Because one thing the West now knows with utter certainty is that it contains large numbers of people, many of whom we have imported as immigrants, who are not only instinctively anti-Israel, but openly anti-Semitic.

After the events of the last fortnight, it’s not a secret any longer. It’s not a secret in Sydney where crowds gathered outside the Opera House to chant “Gas the Jews”. It’s not a secret in Berlin where a synagogue has been fire-bombed and stars of David painted on the doors of Jewish houses.

Well, that’s not Israel’s problem, it’s ours. The pro-Hamas crowds who have filled our cities in recent days aren’t Israel’s problem. They’re ours.

Israel has a problem with hundreds of hostages being held behind enemy lines. But it is our problem that, in recent days, when British Jews have put up “missing” posters of Israeli children, they have been torn down by Muslims in the UK.

It is our problem that when a Jewish group tried to tour a van around central London with images of the abducted Jewish children on the sides, they were told to stop by the Metropolitan Police. Including for “their own safety”.

It is our problem that disgusting young women parade through the centre of London taunting Jewish people with paraglider motifs and the like.
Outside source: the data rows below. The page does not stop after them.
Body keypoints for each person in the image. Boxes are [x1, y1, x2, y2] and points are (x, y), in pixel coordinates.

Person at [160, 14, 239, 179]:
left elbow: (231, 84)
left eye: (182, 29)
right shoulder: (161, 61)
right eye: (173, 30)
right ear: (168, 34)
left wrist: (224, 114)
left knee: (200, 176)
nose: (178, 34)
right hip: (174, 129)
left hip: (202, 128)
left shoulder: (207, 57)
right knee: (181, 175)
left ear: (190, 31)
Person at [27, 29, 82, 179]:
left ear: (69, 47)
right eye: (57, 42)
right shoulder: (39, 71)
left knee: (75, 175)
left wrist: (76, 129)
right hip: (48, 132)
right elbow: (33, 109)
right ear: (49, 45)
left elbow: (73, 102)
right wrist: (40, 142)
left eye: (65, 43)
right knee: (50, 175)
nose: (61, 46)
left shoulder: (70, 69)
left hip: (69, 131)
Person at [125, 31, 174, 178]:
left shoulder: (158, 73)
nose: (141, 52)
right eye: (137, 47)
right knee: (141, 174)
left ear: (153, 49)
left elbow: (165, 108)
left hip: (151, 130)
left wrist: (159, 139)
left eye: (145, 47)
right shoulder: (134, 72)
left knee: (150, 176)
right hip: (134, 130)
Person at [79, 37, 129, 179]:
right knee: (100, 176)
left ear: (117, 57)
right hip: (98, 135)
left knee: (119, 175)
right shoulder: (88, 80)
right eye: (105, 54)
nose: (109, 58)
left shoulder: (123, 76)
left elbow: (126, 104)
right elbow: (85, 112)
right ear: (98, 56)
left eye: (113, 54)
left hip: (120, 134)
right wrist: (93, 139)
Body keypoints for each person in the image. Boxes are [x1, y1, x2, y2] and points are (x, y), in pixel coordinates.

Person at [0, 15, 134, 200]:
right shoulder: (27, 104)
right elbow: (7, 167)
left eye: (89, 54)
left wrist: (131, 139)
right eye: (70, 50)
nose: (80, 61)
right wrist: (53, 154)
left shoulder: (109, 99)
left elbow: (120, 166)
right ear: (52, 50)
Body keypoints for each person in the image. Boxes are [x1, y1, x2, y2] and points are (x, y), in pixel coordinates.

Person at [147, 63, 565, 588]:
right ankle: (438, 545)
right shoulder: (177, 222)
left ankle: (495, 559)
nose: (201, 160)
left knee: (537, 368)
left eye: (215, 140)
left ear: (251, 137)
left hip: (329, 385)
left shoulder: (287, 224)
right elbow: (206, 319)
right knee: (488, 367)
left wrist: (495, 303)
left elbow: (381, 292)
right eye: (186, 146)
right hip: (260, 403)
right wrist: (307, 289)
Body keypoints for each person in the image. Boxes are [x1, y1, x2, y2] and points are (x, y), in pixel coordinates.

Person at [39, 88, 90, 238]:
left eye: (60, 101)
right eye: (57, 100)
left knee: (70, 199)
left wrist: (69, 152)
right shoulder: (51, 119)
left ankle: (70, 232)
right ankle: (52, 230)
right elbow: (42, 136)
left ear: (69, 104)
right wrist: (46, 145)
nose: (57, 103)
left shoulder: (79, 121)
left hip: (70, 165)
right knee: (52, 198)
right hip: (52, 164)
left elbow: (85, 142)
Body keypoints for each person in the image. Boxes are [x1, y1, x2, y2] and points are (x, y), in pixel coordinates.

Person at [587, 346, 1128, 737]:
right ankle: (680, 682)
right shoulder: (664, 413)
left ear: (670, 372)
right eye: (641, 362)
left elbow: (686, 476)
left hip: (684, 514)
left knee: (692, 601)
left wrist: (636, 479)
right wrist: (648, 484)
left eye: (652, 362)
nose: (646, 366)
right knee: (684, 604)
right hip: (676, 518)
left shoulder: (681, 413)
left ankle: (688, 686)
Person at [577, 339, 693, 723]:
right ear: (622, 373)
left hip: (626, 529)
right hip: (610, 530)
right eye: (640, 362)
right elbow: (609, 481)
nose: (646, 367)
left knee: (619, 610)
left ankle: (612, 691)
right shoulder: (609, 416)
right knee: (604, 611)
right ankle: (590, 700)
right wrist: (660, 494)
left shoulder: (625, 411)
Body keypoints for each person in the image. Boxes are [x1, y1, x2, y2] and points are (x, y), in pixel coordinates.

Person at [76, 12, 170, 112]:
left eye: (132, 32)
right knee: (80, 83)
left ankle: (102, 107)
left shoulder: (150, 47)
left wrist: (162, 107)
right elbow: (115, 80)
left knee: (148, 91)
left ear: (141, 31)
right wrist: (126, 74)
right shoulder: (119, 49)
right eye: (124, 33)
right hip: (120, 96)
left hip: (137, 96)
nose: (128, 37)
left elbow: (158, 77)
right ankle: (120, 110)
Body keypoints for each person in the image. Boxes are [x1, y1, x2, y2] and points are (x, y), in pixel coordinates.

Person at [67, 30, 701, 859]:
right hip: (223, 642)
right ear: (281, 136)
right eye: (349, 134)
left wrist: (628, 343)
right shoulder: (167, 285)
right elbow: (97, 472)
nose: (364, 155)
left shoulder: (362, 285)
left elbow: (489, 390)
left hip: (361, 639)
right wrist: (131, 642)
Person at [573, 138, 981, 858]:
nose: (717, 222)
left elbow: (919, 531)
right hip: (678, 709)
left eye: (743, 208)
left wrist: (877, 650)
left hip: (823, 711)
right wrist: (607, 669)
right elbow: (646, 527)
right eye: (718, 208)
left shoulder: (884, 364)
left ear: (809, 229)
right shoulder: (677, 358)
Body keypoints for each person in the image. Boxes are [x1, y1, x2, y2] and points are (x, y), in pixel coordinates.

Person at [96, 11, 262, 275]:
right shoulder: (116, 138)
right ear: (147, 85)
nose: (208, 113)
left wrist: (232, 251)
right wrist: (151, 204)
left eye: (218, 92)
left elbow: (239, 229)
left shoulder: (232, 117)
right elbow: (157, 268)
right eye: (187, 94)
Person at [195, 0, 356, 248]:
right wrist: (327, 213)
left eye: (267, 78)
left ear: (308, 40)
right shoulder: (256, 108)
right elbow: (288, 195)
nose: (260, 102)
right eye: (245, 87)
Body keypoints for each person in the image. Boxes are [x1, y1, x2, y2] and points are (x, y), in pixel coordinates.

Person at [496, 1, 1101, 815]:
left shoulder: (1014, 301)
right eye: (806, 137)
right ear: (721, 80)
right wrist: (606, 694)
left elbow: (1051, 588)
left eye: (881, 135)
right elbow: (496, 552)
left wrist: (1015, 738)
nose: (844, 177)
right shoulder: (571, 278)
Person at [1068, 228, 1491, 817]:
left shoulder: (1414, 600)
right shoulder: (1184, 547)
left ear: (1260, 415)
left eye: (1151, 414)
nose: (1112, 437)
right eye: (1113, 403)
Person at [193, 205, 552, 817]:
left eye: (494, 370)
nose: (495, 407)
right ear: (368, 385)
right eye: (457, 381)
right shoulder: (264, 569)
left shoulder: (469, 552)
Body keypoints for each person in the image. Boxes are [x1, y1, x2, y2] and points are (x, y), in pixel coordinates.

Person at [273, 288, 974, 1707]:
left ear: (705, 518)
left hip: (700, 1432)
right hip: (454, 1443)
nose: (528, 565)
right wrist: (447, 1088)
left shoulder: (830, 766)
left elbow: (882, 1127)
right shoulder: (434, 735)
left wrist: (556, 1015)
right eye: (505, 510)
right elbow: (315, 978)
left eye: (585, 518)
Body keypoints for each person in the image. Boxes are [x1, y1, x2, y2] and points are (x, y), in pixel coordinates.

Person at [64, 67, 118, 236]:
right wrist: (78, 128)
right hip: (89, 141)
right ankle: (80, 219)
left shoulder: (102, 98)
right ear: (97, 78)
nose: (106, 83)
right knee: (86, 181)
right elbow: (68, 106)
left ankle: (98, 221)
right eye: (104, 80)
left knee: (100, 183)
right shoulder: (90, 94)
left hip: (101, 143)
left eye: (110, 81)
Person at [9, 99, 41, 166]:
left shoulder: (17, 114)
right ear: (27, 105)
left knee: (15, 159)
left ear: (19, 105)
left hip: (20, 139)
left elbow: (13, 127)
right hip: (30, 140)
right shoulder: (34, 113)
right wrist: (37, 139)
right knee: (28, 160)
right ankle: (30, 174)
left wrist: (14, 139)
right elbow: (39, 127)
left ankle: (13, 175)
And it is our problem that angry men can be seen insulting the Metropolitan Police in Parliament Square and telling them where to go.

Some people have got into a funk about a group of airhead celebrities signing a letter in support of Gaza. But I couldn’t care a fig what Miriam Margolyes gets up to between her “pee, poo, bum” turns on The Graham Norton Show.

What I do care about is that, despite the claims of our Government, our nation – and the wider West – is turning.

It is turning on the Jewish state, even as it suffers a grievous wound. As Grossman knew, it speaks not to the failings of the Jews. It reveals the failings of ourselves.